→ WHAT IS REQUIRED: The line containing "X4094544Y3463000D01*" marks the end; write out exactly every line from the start of the data up to and including it, without the pictures.

Dataset excerpts

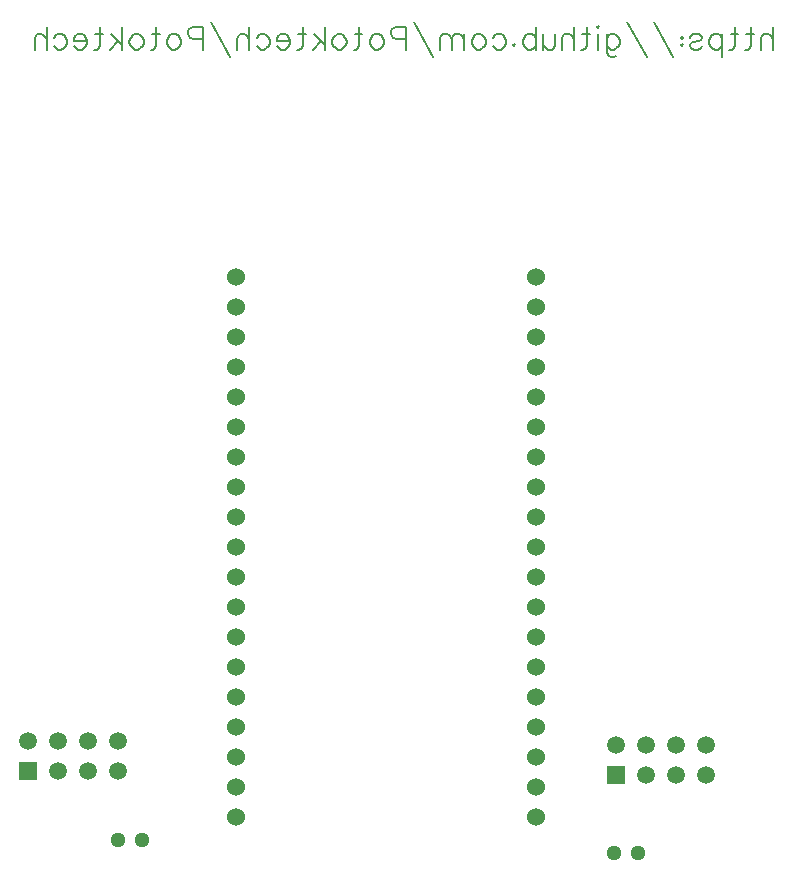
<source format=gbl>
G04 Layer: BottomLayer*
G04 EasyEDA v6.5.46, 2025-04-01 16:54:11*
G04 Gerber Generator version 0.2*
G04 Scale: 100 percent, Rotated: No, Reflected: No *
G04 Dimensions in inches *
G04 leading zeros omitted , absolute positions ,3 integer and 6 decimal *
%FSLAX36Y36*%
%MOIN*%

%ADD10C,0.0080*%
%ADD11C,0.0512*%
%ADD12C,0.0600*%
%ADD13R,0.0594X0.0594*%
%ADD14C,0.0594*%
%ADD15C,0.0176*%

%LPD*%
D10*
X4400000Y3495727D02*
G01*
X4400000Y3419364D01*
X4400000Y3455727D02*
G01*
X4389090Y3466635D01*
X4381818Y3470273D01*
X4370909Y3470273D01*
X4363635Y3466635D01*
X4360000Y3455727D01*
X4360000Y3419364D01*
X4325091Y3495727D02*
G01*
X4325091Y3433908D01*
X4321454Y3423000D01*
X4314182Y3419364D01*
X4306908Y3419364D01*
X4336000Y3470273D02*
G01*
X4310545Y3470273D01*
X4271999Y3495727D02*
G01*
X4271999Y3433908D01*
X4268364Y3423000D01*
X4261090Y3419364D01*
X4253818Y3419364D01*
X4282909Y3470273D02*
G01*
X4257455Y3470273D01*
X4229817Y3470273D02*
G01*
X4229817Y3393908D01*
X4229817Y3459364D02*
G01*
X4222545Y3466635D01*
X4215272Y3470273D01*
X4204363Y3470273D01*
X4197091Y3466635D01*
X4189817Y3459364D01*
X4186181Y3448454D01*
X4186181Y3441181D01*
X4189817Y3430273D01*
X4197091Y3423000D01*
X4204363Y3419364D01*
X4215272Y3419364D01*
X4222545Y3423000D01*
X4229817Y3430273D01*
X4122182Y3459364D02*
G01*
X4125817Y3466635D01*
X4136727Y3470273D01*
X4147636Y3470273D01*
X4158545Y3466635D01*
X4162182Y3459364D01*
X4158545Y3452091D01*
X4151273Y3448454D01*
X4133091Y3444818D01*
X4125817Y3441181D01*
X4122182Y3433908D01*
X4122182Y3430273D01*
X4125817Y3423000D01*
X4136727Y3419364D01*
X4147636Y3419364D01*
X4158545Y3423000D01*
X4162182Y3430273D01*
X4094544Y3463000D02*
G01*
X4098181Y3459364D01*
X4094544Y3455727D01*
X4090909Y3459364D01*
X4094544Y3463000D01*
X4094544Y3437545D02*
G01*
X4098181Y3433908D01*
X4094544Y3430273D01*
X4090909Y3433908D01*
X4094544Y3437545D01*
X4001454Y3510273D02*
G01*
X4066908Y3393908D01*
X3911999Y3510273D02*
G01*
X3977455Y3393908D01*
X3844363Y3470273D02*
G01*
X3844363Y3412091D01*
X3848000Y3401181D01*
X3851635Y3397545D01*
X3858909Y3393908D01*
X3869817Y3393908D01*
X3877091Y3397545D01*
X3844363Y3459364D02*
G01*
X3851635Y3466635D01*
X3858909Y3470273D01*
X3869817Y3470273D01*
X3877091Y3466635D01*
X3884363Y3459364D01*
X3888000Y3448454D01*
X3888000Y3441181D01*
X3884363Y3430273D01*
X3877091Y3423000D01*
X3869817Y3419364D01*
X3858909Y3419364D01*
X3851635Y3423000D01*
X3844363Y3430273D01*
X3820363Y3495727D02*
G01*
X3816727Y3492091D01*
X3813091Y3495727D01*
X3816727Y3499364D01*
X3820363Y3495727D01*
X3816727Y3470273D02*
G01*
X3816727Y3419364D01*
X3778181Y3495727D02*
G01*
X3778181Y3433908D01*
X3774544Y3423000D01*
X3767272Y3419364D01*
X3760000Y3419364D01*
X3789090Y3470273D02*
G01*
X3763635Y3470273D01*
X3736000Y3495727D02*
G01*
X3736000Y3419364D01*
X3736000Y3455727D02*
G01*
X3725091Y3466635D01*
X3717817Y3470273D01*
X3706908Y3470273D01*
X3699636Y3466635D01*
X3696000Y3455727D01*
X3696000Y3419364D01*
X3671999Y3470273D02*
G01*
X3671999Y3433908D01*
X3668364Y3423000D01*
X3661090Y3419364D01*
X3650182Y3419364D01*
X3642908Y3423000D01*
X3631999Y3433908D01*
X3631999Y3470273D02*
G01*
X3631999Y3419364D01*
X3608000Y3495727D02*
G01*
X3608000Y3419364D01*
X3608000Y3459364D02*
G01*
X3600726Y3466635D01*
X3593455Y3470273D01*
X3582545Y3470273D01*
X3575272Y3466635D01*
X3568000Y3459364D01*
X3564363Y3448454D01*
X3564363Y3441181D01*
X3568000Y3430273D01*
X3575272Y3423000D01*
X3582545Y3419364D01*
X3593455Y3419364D01*
X3600726Y3423000D01*
X3608000Y3430273D01*
X3536727Y3437545D02*
G01*
X3540363Y3433908D01*
X3536727Y3430273D01*
X3533091Y3433908D01*
X3536727Y3437545D01*
X3465455Y3459364D02*
G01*
X3472727Y3466635D01*
X3480000Y3470273D01*
X3490909Y3470273D01*
X3498181Y3466635D01*
X3505455Y3459364D01*
X3509090Y3448454D01*
X3509090Y3441181D01*
X3505455Y3430273D01*
X3498181Y3423000D01*
X3490909Y3419364D01*
X3480000Y3419364D01*
X3472727Y3423000D01*
X3465455Y3430273D01*
X3423272Y3470273D02*
G01*
X3430545Y3466635D01*
X3437817Y3459364D01*
X3441454Y3448454D01*
X3441454Y3441181D01*
X3437817Y3430273D01*
X3430545Y3423000D01*
X3423272Y3419364D01*
X3412363Y3419364D01*
X3405091Y3423000D01*
X3397817Y3430273D01*
X3394182Y3441181D01*
X3394182Y3448454D01*
X3397817Y3459364D01*
X3405091Y3466635D01*
X3412363Y3470273D01*
X3423272Y3470273D01*
X3370182Y3470273D02*
G01*
X3370182Y3419364D01*
X3370182Y3455727D02*
G01*
X3359273Y3466635D01*
X3351999Y3470273D01*
X3341090Y3470273D01*
X3333818Y3466635D01*
X3330182Y3455727D01*
X3330182Y3419364D01*
X3330182Y3455727D02*
G01*
X3319273Y3466635D01*
X3311999Y3470273D01*
X3301090Y3470273D01*
X3293818Y3466635D01*
X3290182Y3455727D01*
X3290182Y3419364D01*
X3200726Y3510273D02*
G01*
X3266181Y3393908D01*
X3176727Y3495727D02*
G01*
X3176727Y3419364D01*
X3176727Y3495727D02*
G01*
X3143999Y3495727D01*
X3133091Y3492091D01*
X3129454Y3488454D01*
X3125817Y3481181D01*
X3125817Y3470273D01*
X3129454Y3463000D01*
X3133091Y3459364D01*
X3143999Y3455727D01*
X3176727Y3455727D01*
X3083635Y3470273D02*
G01*
X3090909Y3466635D01*
X3098181Y3459364D01*
X3101818Y3448454D01*
X3101818Y3441181D01*
X3098181Y3430273D01*
X3090909Y3423000D01*
X3083635Y3419364D01*
X3072727Y3419364D01*
X3065455Y3423000D01*
X3058181Y3430273D01*
X3054544Y3441181D01*
X3054544Y3448454D01*
X3058181Y3459364D01*
X3065455Y3466635D01*
X3072727Y3470273D01*
X3083635Y3470273D01*
X3019636Y3495727D02*
G01*
X3019636Y3433908D01*
X3016000Y3423000D01*
X3008726Y3419364D01*
X3001454Y3419364D01*
X3030545Y3470273D02*
G01*
X3005091Y3470273D01*
X2959273Y3470273D02*
G01*
X2966544Y3466635D01*
X2973818Y3459364D01*
X2977455Y3448454D01*
X2977455Y3441181D01*
X2973818Y3430273D01*
X2966544Y3423000D01*
X2959273Y3419364D01*
X2948364Y3419364D01*
X2941090Y3423000D01*
X2933818Y3430273D01*
X2930182Y3441181D01*
X2930182Y3448454D01*
X2933818Y3459364D01*
X2941090Y3466635D01*
X2948364Y3470273D01*
X2959273Y3470273D01*
X2906181Y3495727D02*
G01*
X2906181Y3419364D01*
X2869817Y3470273D02*
G01*
X2906181Y3433908D01*
X2891635Y3448454D02*
G01*
X2866181Y3419364D01*
X2831273Y3495727D02*
G01*
X2831273Y3433908D01*
X2827636Y3423000D01*
X2820363Y3419364D01*
X2813091Y3419364D01*
X2842182Y3470273D02*
G01*
X2816727Y3470273D01*
X2789090Y3448454D02*
G01*
X2745455Y3448454D01*
X2745455Y3455727D01*
X2749090Y3463000D01*
X2752727Y3466635D01*
X2760000Y3470273D01*
X2770909Y3470273D01*
X2778181Y3466635D01*
X2785455Y3459364D01*
X2789090Y3448454D01*
X2789090Y3441181D01*
X2785455Y3430273D01*
X2778181Y3423000D01*
X2770909Y3419364D01*
X2760000Y3419364D01*
X2752727Y3423000D01*
X2745455Y3430273D01*
X2677817Y3459364D02*
G01*
X2685091Y3466635D01*
X2692363Y3470273D01*
X2703272Y3470273D01*
X2710545Y3466635D01*
X2717817Y3459364D01*
X2721454Y3448454D01*
X2721454Y3441181D01*
X2717817Y3430273D01*
X2710545Y3423000D01*
X2703272Y3419364D01*
X2692363Y3419364D01*
X2685091Y3423000D01*
X2677817Y3430273D01*
X2653818Y3495727D02*
G01*
X2653818Y3419364D01*
X2653818Y3455727D02*
G01*
X2642908Y3466635D01*
X2635636Y3470273D01*
X2624727Y3470273D01*
X2617455Y3466635D01*
X2613818Y3455727D01*
X2613818Y3419364D01*
X2524363Y3510273D02*
G01*
X2589817Y3393908D01*
X2500363Y3495727D02*
G01*
X2500363Y3419364D01*
X2500363Y3495727D02*
G01*
X2467636Y3495727D01*
X2456727Y3492091D01*
X2453091Y3488454D01*
X2449454Y3481181D01*
X2449454Y3470273D01*
X2453091Y3463000D01*
X2456727Y3459364D01*
X2467636Y3455727D01*
X2500363Y3455727D01*
X2407272Y3470273D02*
G01*
X2414544Y3466635D01*
X2421818Y3459364D01*
X2425455Y3448454D01*
X2425455Y3441181D01*
X2421818Y3430273D01*
X2414544Y3423000D01*
X2407272Y3419364D01*
X2396364Y3419364D01*
X2389090Y3423000D01*
X2381818Y3430273D01*
X2378181Y3441181D01*
X2378181Y3448454D01*
X2381818Y3459364D01*
X2389090Y3466635D01*
X2396364Y3470273D01*
X2407272Y3470273D01*
X2343272Y3495727D02*
G01*
X2343272Y3433908D01*
X2339636Y3423000D01*
X2332363Y3419364D01*
X2325091Y3419364D01*
X2354182Y3470273D02*
G01*
X2328726Y3470273D01*
X2282908Y3470273D02*
G01*
X2290182Y3466635D01*
X2297455Y3459364D01*
X2301090Y3448454D01*
X2301090Y3441181D01*
X2297455Y3430273D01*
X2290182Y3423000D01*
X2282908Y3419364D01*
X2271999Y3419364D01*
X2264727Y3423000D01*
X2257455Y3430273D01*
X2253818Y3441181D01*
X2253818Y3448454D01*
X2257455Y3459364D01*
X2264727Y3466635D01*
X2271999Y3470273D01*
X2282908Y3470273D01*
X2229817Y3495727D02*
G01*
X2229817Y3419364D01*
X2193455Y3470273D02*
G01*
X2229817Y3433908D01*
X2215272Y3448454D02*
G01*
X2189817Y3419364D01*
X2154908Y3495727D02*
G01*
X2154908Y3433908D01*
X2151273Y3423000D01*
X2143999Y3419364D01*
X2136727Y3419364D01*
X2165817Y3470273D02*
G01*
X2140363Y3470273D01*
X2112727Y3448454D02*
G01*
X2069090Y3448454D01*
X2069090Y3455727D01*
X2072727Y3463000D01*
X2076364Y3466635D01*
X2083635Y3470273D01*
X2094544Y3470273D01*
X2101818Y3466635D01*
X2109090Y3459364D01*
X2112727Y3448454D01*
X2112727Y3441181D01*
X2109090Y3430273D01*
X2101818Y3423000D01*
X2094544Y3419364D01*
X2083635Y3419364D01*
X2076364Y3423000D01*
X2069090Y3430273D01*
X2001454Y3459364D02*
G01*
X2008726Y3466635D01*
X2016000Y3470273D01*
X2026908Y3470273D01*
X2034182Y3466635D01*
X2041454Y3459364D01*
X2045091Y3448454D01*
X2045091Y3441181D01*
X2041454Y3430273D01*
X2034182Y3423000D01*
X2026908Y3419364D01*
X2016000Y3419364D01*
X2008726Y3423000D01*
X2001454Y3430273D01*
X1977455Y3495727D02*
G01*
X1977455Y3419364D01*
X1977455Y3455727D02*
G01*
X1966544Y3466635D01*
X1959273Y3470273D01*
X1948364Y3470273D01*
X1941090Y3466635D01*
X1937455Y3455727D01*
X1937455Y3419364D01*
D11*
G01*
X2215630Y785000D03*
G01*
X2294369Y785000D03*
G01*
X3870630Y740000D03*
G01*
X3949369Y740000D03*
D12*
G01*
X2610000Y2660000D03*
G01*
X2610000Y2560000D03*
G01*
X2610000Y2460000D03*
G01*
X2610000Y2360000D03*
G01*
X2610000Y2260000D03*
G01*
X2610000Y2160000D03*
G01*
X2610000Y2060000D03*
G01*
X2610000Y1960000D03*
G01*
X2610000Y1860000D03*
G01*
X2610000Y1760000D03*
G01*
X2610000Y1660000D03*
G01*
X2610000Y1560000D03*
G01*
X2610000Y1460000D03*
G01*
X2610000Y1360000D03*
G01*
X2610000Y1260000D03*
G01*
X2610000Y1160000D03*
G01*
X2610000Y1060000D03*
G01*
X2610000Y960000D03*
G01*
X2610000Y860000D03*
G01*
X3610000Y860000D03*
G01*
X3610000Y960000D03*
G01*
X3610000Y1060000D03*
G01*
X3610000Y1160000D03*
G01*
X3610000Y1260000D03*
G01*
X3610000Y1360000D03*
G01*
X3610000Y1460000D03*
G01*
X3610000Y1560000D03*
G01*
X3610000Y1660000D03*
G01*
X3610000Y1760000D03*
G01*
X3610000Y1860000D03*
G01*
X3610000Y1960000D03*
G01*
X3610000Y2060000D03*
G01*
X3610000Y2160000D03*
G01*
X3610000Y2260000D03*
G01*
X3610000Y2360000D03*
G01*
X3610000Y2460000D03*
G01*
X3610000Y2560000D03*
G01*
X3610000Y2660000D03*
D13*
G01*
X1915000Y1015000D03*
D14*
G01*
X1915000Y1115000D03*
G01*
X2015000Y1015000D03*
G01*
X2015000Y1115000D03*
G01*
X2115000Y1015000D03*
G01*
X2115000Y1115000D03*
G01*
X2215000Y1015000D03*
G01*
X2215000Y1115000D03*
D13*
G01*
X3875000Y1000000D03*
D14*
G01*
X3875000Y1100000D03*
G01*
X3975000Y1000000D03*
G01*
X3975000Y1100000D03*
G01*
X4075000Y1000000D03*
G01*
X4075000Y1100000D03*
G01*
X4175000Y1000000D03*
G01*
X4175000Y1100000D03*
M02*

</source>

→ TASK RESULT:
<source format=gbl>
G04 Layer: BottomLayer*
G04 EasyEDA v6.5.46, 2025-04-01 16:54:11*
G04 Gerber Generator version 0.2*
G04 Scale: 100 percent, Rotated: No, Reflected: No *
G04 Dimensions in inches *
G04 leading zeros omitted , absolute positions ,3 integer and 6 decimal *
%FSLAX36Y36*%
%MOIN*%

%ADD10C,0.0080*%
%ADD11C,0.0512*%
%ADD12C,0.0600*%
%ADD13R,0.0594X0.0594*%
%ADD14C,0.0594*%
%ADD15C,0.0176*%

%LPD*%
D10*
X4400000Y3495727D02*
G01*
X4400000Y3419364D01*
X4400000Y3455727D02*
G01*
X4389090Y3466635D01*
X4381818Y3470273D01*
X4370909Y3470273D01*
X4363635Y3466635D01*
X4360000Y3455727D01*
X4360000Y3419364D01*
X4325091Y3495727D02*
G01*
X4325091Y3433908D01*
X4321454Y3423000D01*
X4314182Y3419364D01*
X4306908Y3419364D01*
X4336000Y3470273D02*
G01*
X4310545Y3470273D01*
X4271999Y3495727D02*
G01*
X4271999Y3433908D01*
X4268364Y3423000D01*
X4261090Y3419364D01*
X4253818Y3419364D01*
X4282909Y3470273D02*
G01*
X4257455Y3470273D01*
X4229817Y3470273D02*
G01*
X4229817Y3393908D01*
X4229817Y3459364D02*
G01*
X4222545Y3466635D01*
X4215272Y3470273D01*
X4204363Y3470273D01*
X4197091Y3466635D01*
X4189817Y3459364D01*
X4186181Y3448454D01*
X4186181Y3441181D01*
X4189817Y3430273D01*
X4197091Y3423000D01*
X4204363Y3419364D01*
X4215272Y3419364D01*
X4222545Y3423000D01*
X4229817Y3430273D01*
X4122182Y3459364D02*
G01*
X4125817Y3466635D01*
X4136727Y3470273D01*
X4147636Y3470273D01*
X4158545Y3466635D01*
X4162182Y3459364D01*
X4158545Y3452091D01*
X4151273Y3448454D01*
X4133091Y3444818D01*
X4125817Y3441181D01*
X4122182Y3433908D01*
X4122182Y3430273D01*
X4125817Y3423000D01*
X4136727Y3419364D01*
X4147636Y3419364D01*
X4158545Y3423000D01*
X4162182Y3430273D01*
X4094544Y3463000D02*
G01*
X4098181Y3459364D01*
X4094544Y3455727D01*
X4090909Y3459364D01*
X4094544Y3463000D01*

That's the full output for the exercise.